May. 28th, 2004

rivka: (her majesty)
So I thought I was going to be able to deal with the cicadas.

No, not when I first realized that this was the year. Then I was threatening to stay inside the house for a month, even if it meant losing my job and starving to death. I know that doesn't count as "dealing with" them. But later...
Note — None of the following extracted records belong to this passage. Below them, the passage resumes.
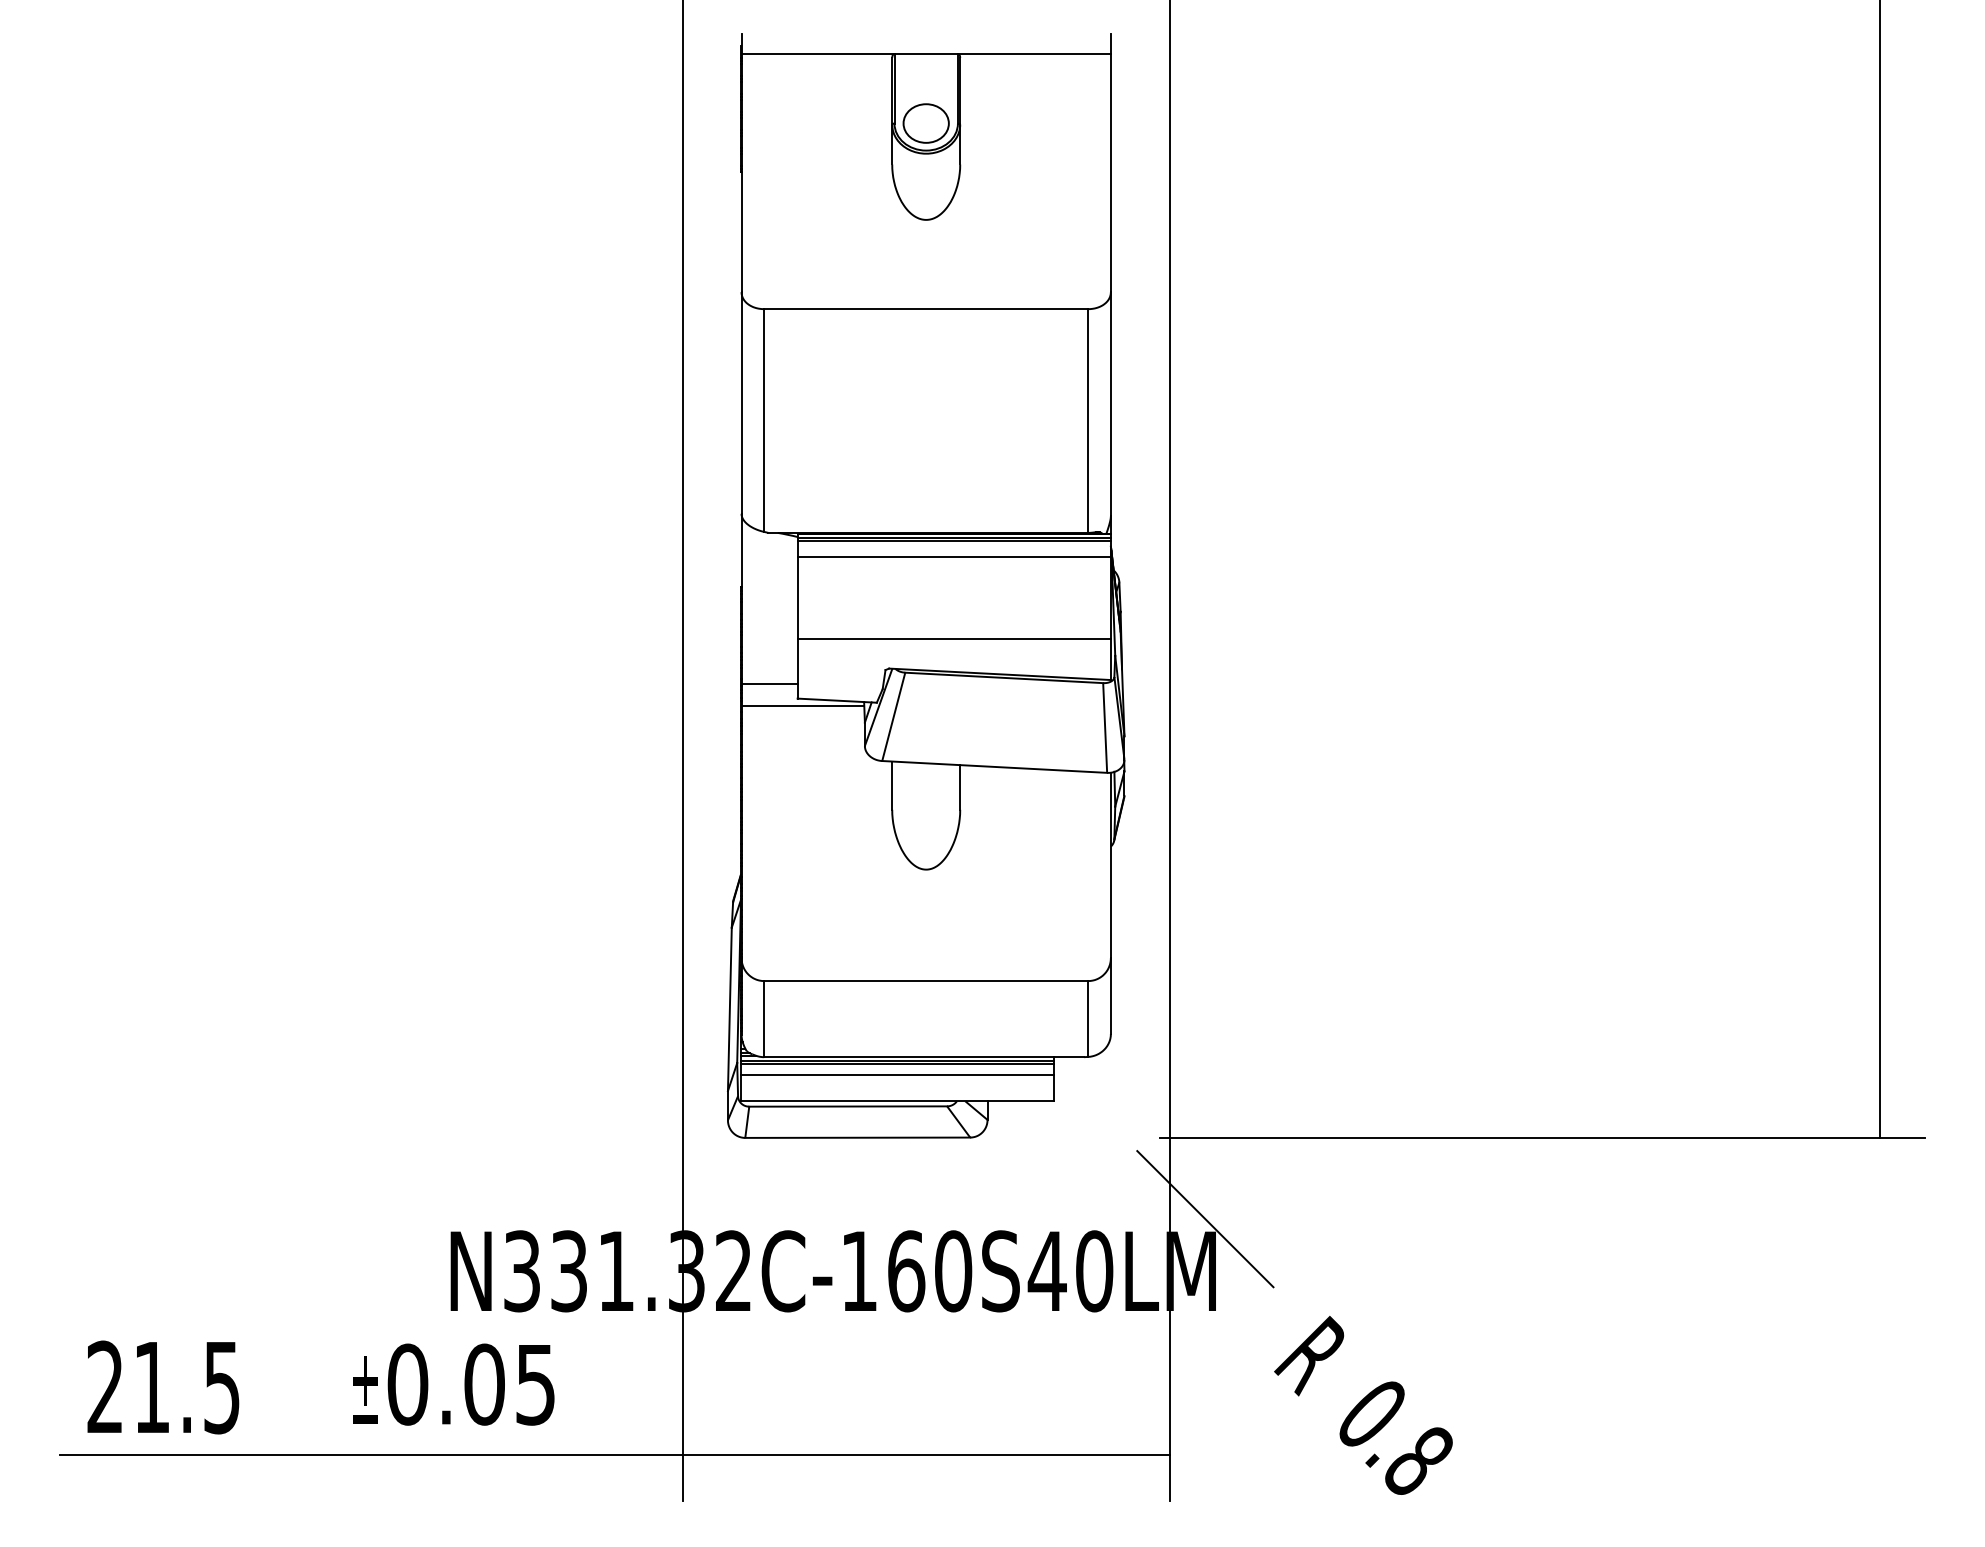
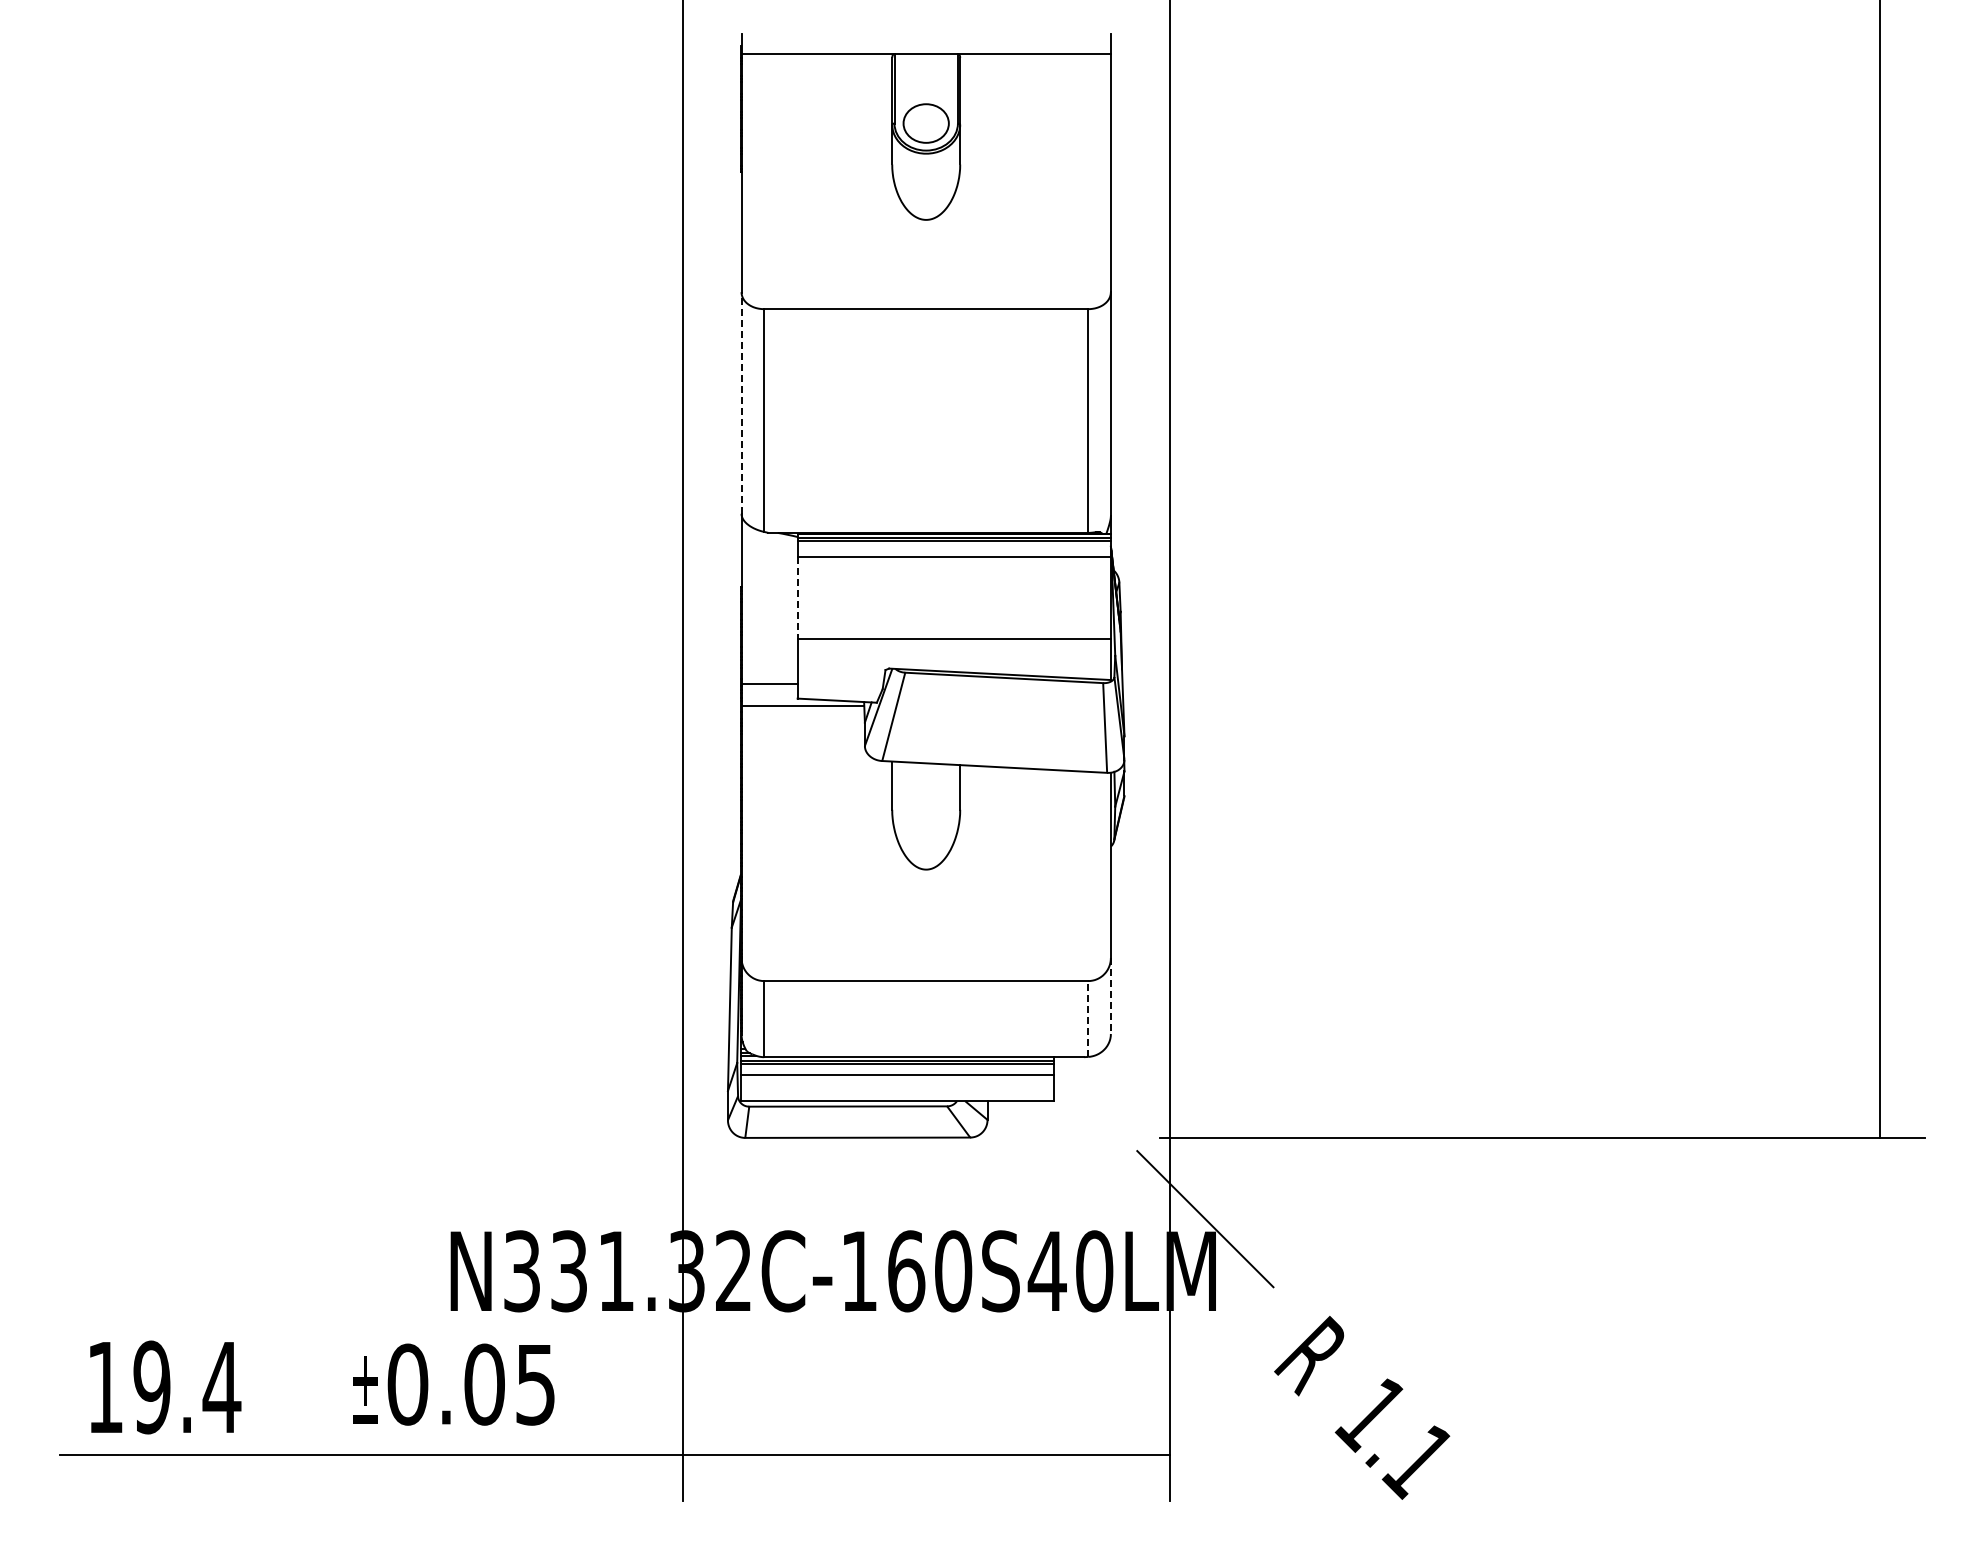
line at (741, 402): solid -> dashed
line at (797, 598): solid -> dashed
line at (1110, 996): solid -> dashed
line at (1088, 1018): solid -> dashed
text at (164, 1387): 21.5 -> 19.4
text at (1393, 1438): 0.8 -> 1.1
The parking lot for my clinic in the suburbs of DC is at the top of the hill, and there's a tree-shaded flight of steps leading down to the clinic. One day, there was a cicada perched on the railing. Big, ugly black-and-red bugger, with bulging red eyes. I edged my way past and went into the clinic. By afternoon, the railings were clear. The next day, there were several more cicadas perched on the railings, and again they were gone by afternoon.

I formulated a theory, based on the various "Oh God, The Cicadas Are Coming" stories in the press. I thought that cicadas crawled out of the ground at night, molted, and climbed up the nearest vertical thing. When they found a tree, they stayed there until eventually they lay their eggs and died. I figured that, for a non-arboreal type like me, the only danger of close contact with a cicada came in that early-morning period when they were looking for a tall thing. And I figured that my several-cicada railing encounters were a product of that morning activity, sure to end when all the cicacas had emerged from the ground and made their way up the trees. I was supported in my theory by the fact that, in Iowa, I had never seen an annual cicada - just heard them. They stayed in the trees.

Everyone in a Brood X state is laughing at me now, aren't they?

Then came the day last week when I drove down to my DC clinic and found that the cicadas were everywhere. Forget six or seven bugs demurely perched on a railing - they were everywhere. Lurching about in the air like demented hummingbirds. Squashed on the sidewalk. Crawling around. Infiltrating the building in their squashed-and-repulsive form. Hundreds of them. I held my hand over my mouth every time I had to go outside.

But I was still optimistic about Baltimore. I'd heard them when I went to the grocery store, which is in a more wooded neighborhood, but my neighborhood is all brick and concrete. I felt very safe, especially after the hordes had come out in DC.

Wednesday morning I walked to the gym. I started noticing squashed cicadas on the sidewalk, perhaps one or two per block.

Today they were everywhere. Dive-bombing my window. Crawling up the side of the building. Squashed on the street, on the polished floor of the lobby, on the stairs. Creeping along the ground malevolently. Perched in my flowerpot. Detatched wings skating along in the breeze. Everywhere.

They're big enough that you can see them flying on the other side of the street.

I now know that, in fact, I'm not going to be able to deal with the cicadas at all.
rivka: (Default)
From the hysterically funny, yet painfully sad blog Chez Miscarriage:
I was on my cell phone, but I lost the signal when I got onto the elevator. That's why I overheard the conversation between the two men who were on the elevator with me.

"My wife hasn't lost her pregnancy weight yet," one of them complained.

"That's just lazy," the other commiserated, "I mean, what's she doing all day?"

My ears began to bleed and a thousand shrieking harpies flew out of my head and violins screamed in a menacing augury of harrowing wrath.

"She's busy fabricating false rape statistics and disseminating lies about employment discrimination," I replied. The two men stared at me. The cell phone was still against my ear. "Are you talking to us?" one of them asked. I shook my head and mouthed "NO," then pointed to the cell phone. They smiled in uneasy relief.

"It's really had an impact on our sex life," the first man whispered, moving his face close to his friend's ear.

"Well," I said into the phone, "That's because you're the most boring lay imaginable."

The two men looked at me. I smiled at them and shrugged helplessly. "SORRY," I mouthed. Then I theatrically turned toward the elevator wall, covering my free ear with my hand.

"She's just gotten so big," the first man murmured.

"What do you think pregnancy is, a play date with the Betty Crocker Easy Bake Oven?" I said into the cell phone.

The two men stood there in angry silence.

"Okay," I said into the phone, "This is my floor, I have to go." I threw the phone into my bag and smiled politely at the two men as the elevator doors opened.

Then I quickly turned around before the doors closed and pointed at the man who had been complaining about his wife. "And by the way," I said sweetly, "Those rolls around your waist aren't exactly made of moneybags."

The elevator doors closed on their furious and astonished faces.

Yeah, that's right. Touché, asshat. Although your wife's best friend can't be everywhere, there are hundreds of women willing to step in for her at a moment's notice - all of whom ride elevators, and one of whom has recently had more hormone injections than an entire herd of U.S. cattle.